Start of Material for this task

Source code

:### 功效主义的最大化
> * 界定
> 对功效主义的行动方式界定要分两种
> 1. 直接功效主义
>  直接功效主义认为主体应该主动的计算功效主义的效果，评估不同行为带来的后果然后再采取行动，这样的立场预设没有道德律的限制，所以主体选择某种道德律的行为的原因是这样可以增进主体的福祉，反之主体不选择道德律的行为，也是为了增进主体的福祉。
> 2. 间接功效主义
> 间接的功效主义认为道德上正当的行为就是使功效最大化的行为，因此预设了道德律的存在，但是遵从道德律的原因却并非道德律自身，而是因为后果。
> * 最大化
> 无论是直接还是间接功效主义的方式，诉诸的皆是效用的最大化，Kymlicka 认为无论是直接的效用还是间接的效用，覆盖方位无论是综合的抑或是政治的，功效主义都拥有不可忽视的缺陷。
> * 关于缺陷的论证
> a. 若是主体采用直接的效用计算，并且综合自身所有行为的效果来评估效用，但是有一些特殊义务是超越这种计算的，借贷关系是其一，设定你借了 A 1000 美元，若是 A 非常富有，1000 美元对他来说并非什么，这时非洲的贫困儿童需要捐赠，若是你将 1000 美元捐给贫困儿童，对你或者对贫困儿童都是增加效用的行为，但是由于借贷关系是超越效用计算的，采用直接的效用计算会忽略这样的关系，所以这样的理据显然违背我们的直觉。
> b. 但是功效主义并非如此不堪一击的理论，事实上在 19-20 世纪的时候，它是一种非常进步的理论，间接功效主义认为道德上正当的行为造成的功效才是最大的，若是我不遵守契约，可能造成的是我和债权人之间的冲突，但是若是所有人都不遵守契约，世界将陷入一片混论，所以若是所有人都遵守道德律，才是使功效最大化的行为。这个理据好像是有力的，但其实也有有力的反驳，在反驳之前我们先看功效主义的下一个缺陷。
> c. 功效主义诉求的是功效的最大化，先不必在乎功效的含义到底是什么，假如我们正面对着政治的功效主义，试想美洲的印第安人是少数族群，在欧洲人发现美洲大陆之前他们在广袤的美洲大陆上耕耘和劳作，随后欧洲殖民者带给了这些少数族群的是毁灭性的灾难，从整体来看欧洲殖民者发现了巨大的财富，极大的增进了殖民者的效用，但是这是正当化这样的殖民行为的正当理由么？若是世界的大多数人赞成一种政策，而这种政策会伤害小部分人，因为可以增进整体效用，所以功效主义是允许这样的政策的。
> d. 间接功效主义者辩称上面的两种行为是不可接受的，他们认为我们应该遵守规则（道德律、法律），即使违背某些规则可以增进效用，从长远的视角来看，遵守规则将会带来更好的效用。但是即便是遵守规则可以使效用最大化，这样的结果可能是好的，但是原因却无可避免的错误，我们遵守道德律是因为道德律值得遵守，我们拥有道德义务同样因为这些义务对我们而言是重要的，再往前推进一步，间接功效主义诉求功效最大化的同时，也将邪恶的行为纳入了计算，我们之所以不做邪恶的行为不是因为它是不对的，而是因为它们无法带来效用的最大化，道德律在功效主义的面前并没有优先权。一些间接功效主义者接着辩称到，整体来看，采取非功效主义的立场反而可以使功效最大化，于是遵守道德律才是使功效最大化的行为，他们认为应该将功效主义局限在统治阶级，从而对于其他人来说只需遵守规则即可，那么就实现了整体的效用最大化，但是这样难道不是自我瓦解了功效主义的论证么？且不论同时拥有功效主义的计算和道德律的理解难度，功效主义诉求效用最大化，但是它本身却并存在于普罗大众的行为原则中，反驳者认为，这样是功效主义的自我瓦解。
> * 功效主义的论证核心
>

End of Material for this task

Repeat every line exactly, starting with the first line of the entries, and stop once the line containing "b. 但是功效主义并非如此不堪一击的理论，事实上在 19-20" has been given.

_Finished exercise_
Source code

:### 功效主义的最大化
> * 界定
> 对功效主义的行动方式界定要分两种
> 1. 直接功效主义
>  直接功效主义认为主体应该主动的计算功效主义的效果，评估不同行为带来的后果然后再采取行动，这样的立场预设没有道德律的限制，所以主体选择某种道德律的行为的原因是这样可以增进主体的福祉，反之主体不选择道德律的行为，也是为了增进主体的福祉。
> 2. 间接功效主义
> 间接的功效主义认为道德上正当的行为就是使功效最大化的行为，因此预设了道德律的存在，但是遵从道德律的原因却并非道德律自身，而是因为后果。
> * 最大化
> 无论是直接还是间接功效主义的方式，诉诸的皆是效用的最大化，Kymlicka 认为无论是直接的效用还是间接的效用，覆盖方位无论是综合的抑或是政治的，功效主义都拥有不可忽视的缺陷。
> * 关于缺陷的论证
> a. 若是主体采用直接的效用计算，并且综合自身所有行为的效果来评估效用，但是有一些特殊义务是超越这种计算的，借贷关系是其一，设定你借了 A 1000 美元，若是 A 非常富有，1000 美元对他来说并非什么，这时非洲的贫困儿童需要捐赠，若是你将 1000 美元捐给贫困儿童，对你或者对贫困儿童都是增加效用的行为，但是由于借贷关系是超越效用计算的，采用直接的效用计算会忽略这样的关系，所以这样的理据显然违背我们的直觉。
> b. 但是功效主义并非如此不堪一击的理论，事实上在 19-20 世纪的时候，它是一种非常进步的理论，间接功效主义认为道德上正当的行为造成的功效才是最大的，若是我不遵守契约，可能造成的是我和债权人之间的冲突，但是若是所有人都不遵守契约，世界将陷入一片混论，所以若是所有人都遵守道德律，才是使功效最大化的行为。这个理据好像是有力的，但其实也有有力的反驳，在反驳之前我们先看功效主义的下一个缺陷。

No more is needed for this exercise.